Une Démocratie imposée ?

  • lundi, 09 avril 2018 09:48
  • Britto
  • Photo Archives Gasypatriote

La grande majorité des Malagasy connaît la signification de la Démocratie, mais sa perception et les appréciations sur l’Etat et au fonctionnement deviennent plus difficiles.

Pour quelques observateurs, les manques d’information en sont l’une des raisons, il semble en effet que la Démocratie est mieux comprise dans le milieu urbain que rural et encore ! Le pluralisme est-il appliqué comme il faut chez nous car les partis politiques déclarés ou pas pullulent à chaque coin de rue ? Cela signifie-t-il qu’on est dans un système démocratique ?

Il existe des failles dans la pratique de cette démocratie de la part de nos hommes/femmes politiques avec comme résultats: perte de crédibilités et d’audience des politiciens. Ils tirent trop sur la corde de la « liberté d’expression » pour transformer la réalité en rumeur selon leur point de vue et créent ainsi un esprit partisan frisant parfois le fanatisme.

Cet esprit partisan est à l’origine de la fracture nationale où seule une minorité y trouve son compte. L’opinion publique n’y croit plus aux paroles des opposants, des OSC (Organisations de la Société Civile) ou ceux du pouvoir et tout le monde parle comme dans un désert.

Mais l’unipartisme a-t-il vraiment disparu dans les esprits ? Et si cette démocratie nous a été imposée de l’extérieur ? Donc de façade seulement.

Tous les dirigeants successifs n’ont-ils pas promis dans les 2 Constitutions (3ème et 4ème République) que la liberté d’expression, démocratie et l’Etat de droit sont les 3 piliers de la République à Madagascar ?
Mais aucun sans exception ne les ont respectés.

En regardant le contexte international, certains se permettent d’avancer cette idée de démocratie imposée, d’autant plus que la Démocratie a été suggérée comme étant la panachée du sous-développement chronique de l’Afrique par le président François Mitterrand lors du sommet franco-africain de la Baule en 1989.

Ceci correspondait à la disparition de l’alternative socialo-progressiste, ayant pour cause la chute et la disparition de l’Union Soviétique et de pacte de Varsovie, ainsi l’Occident (USA et Union Européenne) régnera en maître dans les relations internationales et imposa ses règles.

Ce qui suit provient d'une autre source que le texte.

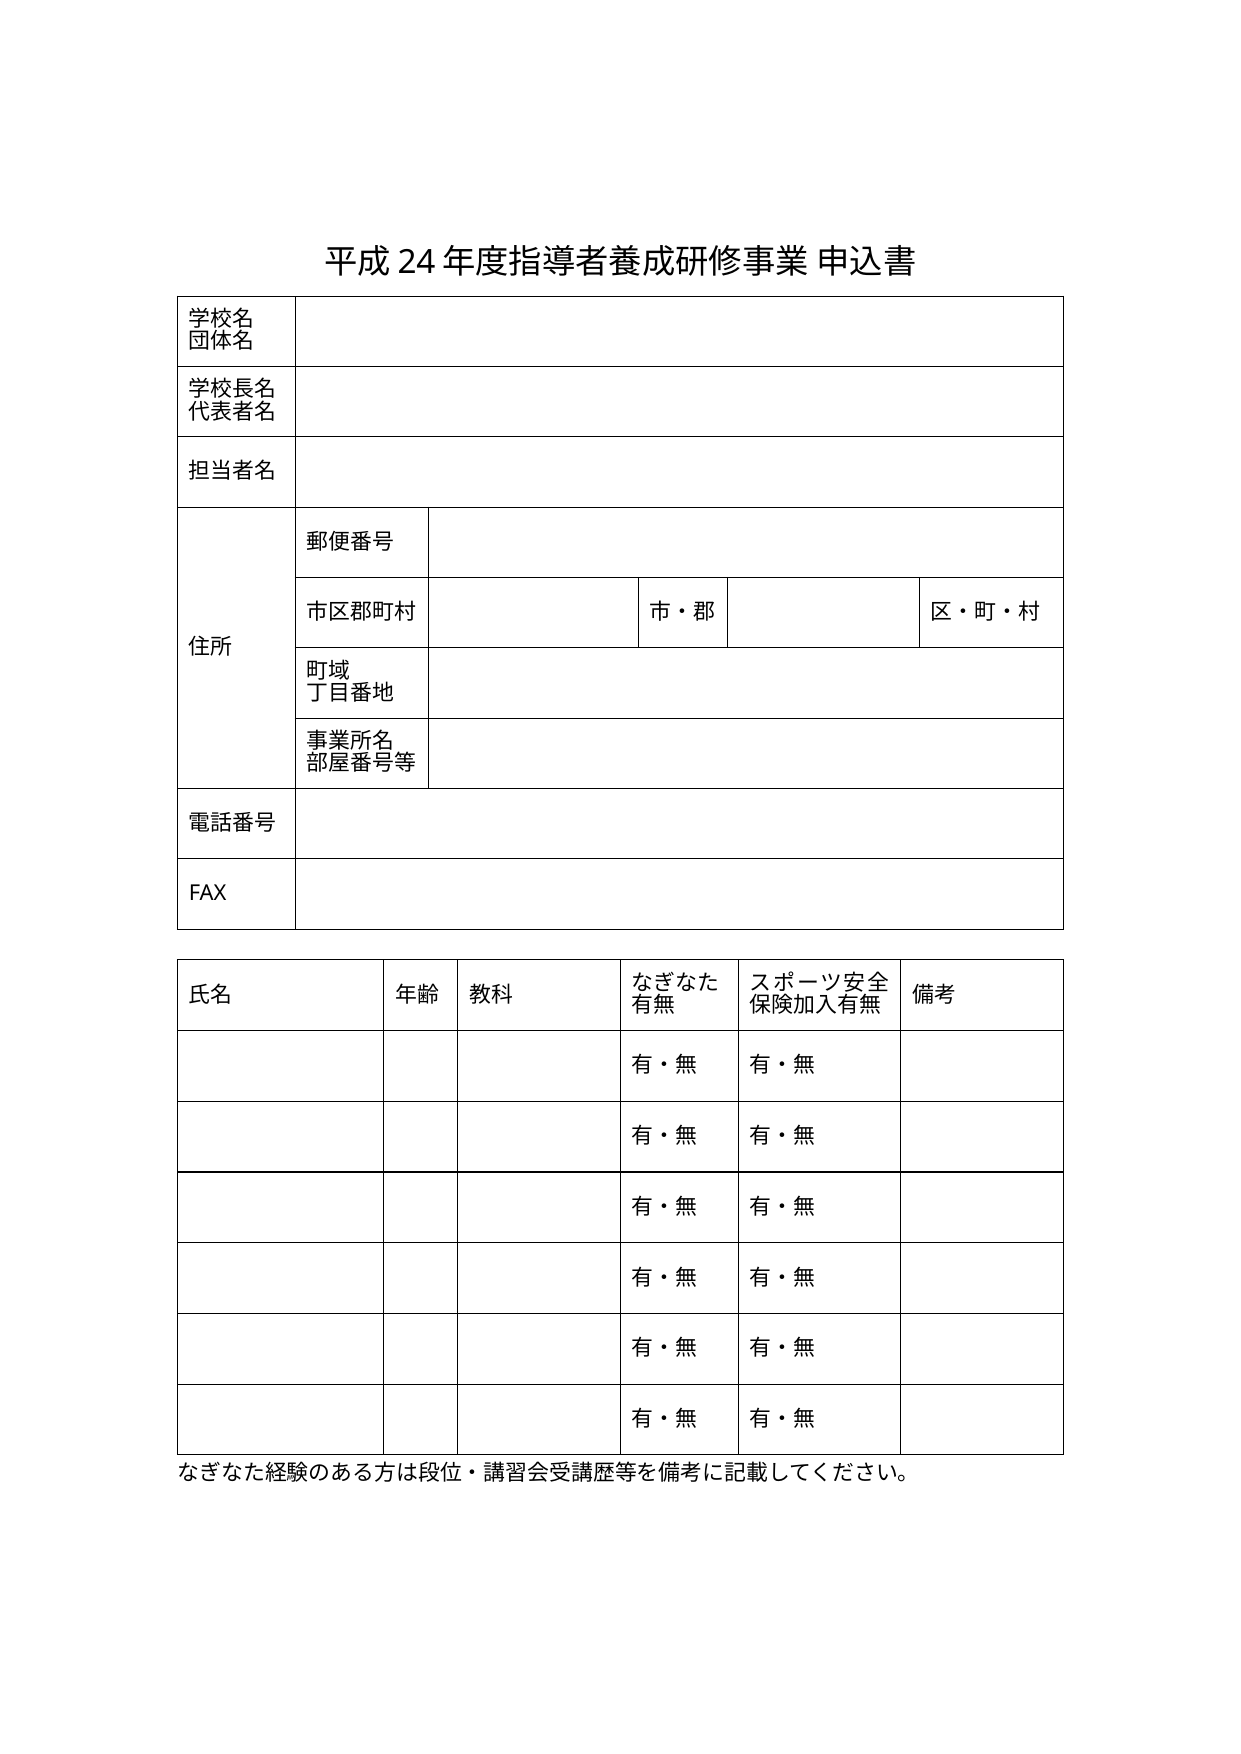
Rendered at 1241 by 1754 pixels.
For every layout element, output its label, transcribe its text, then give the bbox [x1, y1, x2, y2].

Des institutions comme le National Endowment for Democracy (NED) (en français, Fondation nationale pour la démocratie) ayant vu le jour en 1983, sous l’administration Reagan, dont l'objectif déclaré par les autorités américaines est le renforcement et le progrès des institutions démocratiques à travers le monde, a pris de l’ampleur.

Un des hauts responsables américains a tout de même déclaré à propos du NED: « Il n'est pas nécessaire de faire appel à des méthodes clandestines. Nombre des programmes qui [...] étaient menés en sous-main, peuvent désormais l'être au grand jour, et par voie de conséquence, sans controverse et …bien des choses qu'ils [à la NED] faisaient maintenant étaient faites clandestinement par la CIA 25 ans auparavant ».

Alors la promotion de la démocratie à la mode du NED est-elle une forme de prise de contrôle d’un Etat par les USA ?

L’exemple type est l’Ukraine, que les Européens et Américains tentent de diviser en 2, l’ouest pro-européen et l’est pro-russe, une division existant plus de 3 siècles entre Catholiques ukrainiens (ouest) et Orthodoxes russophiles (est).

Derrière tout cela se profilent des financements, sans oublier les « chantages » des bailleurs de fonds (Banque Mondiale et FMI) dont les sièges sont aux….USA !

En Russie, il n’est un mystère pour tout le monde que le NED soutient par tous les moyens Alexeï Navalny et le Glasnost Defence Foundation, issu de l’ancienne politique de Gorbatchev, le fossoyeur de l’Union soviétique.

Pour le continent africain, le NED finance l’Institute for Human Rights and Development in Africa (IHRDA), comme son nom l’indique, travaille pour la promotion supranationale des droits de l’homme en Afrique.

Il est vrai, comme l’a dit un homme d’Etat britannique, que la « démocratie est le moins pire de tous les systèmes » mais il semble qu’à Madagascar elle ne rime pas du tout avec développement.

Avec nos coopérations avec les bailleurs de fonds, il nous est interdit d’exploiter directement nos ressources pour notre bien et ce n’est point du délire mais c’est la vérité derrière ce sous-développement chronique.

On favorise les débats stériles en détournant l’attention de nos concitoyens qui, à force de soi-disant débats vont entre-tuer dans des combats.

A Madagascar la démocratie n’est qu’une fausse illusion car elle est imposée, ce qu’il nous faut c’est de prendre en main notre développement par nous-même.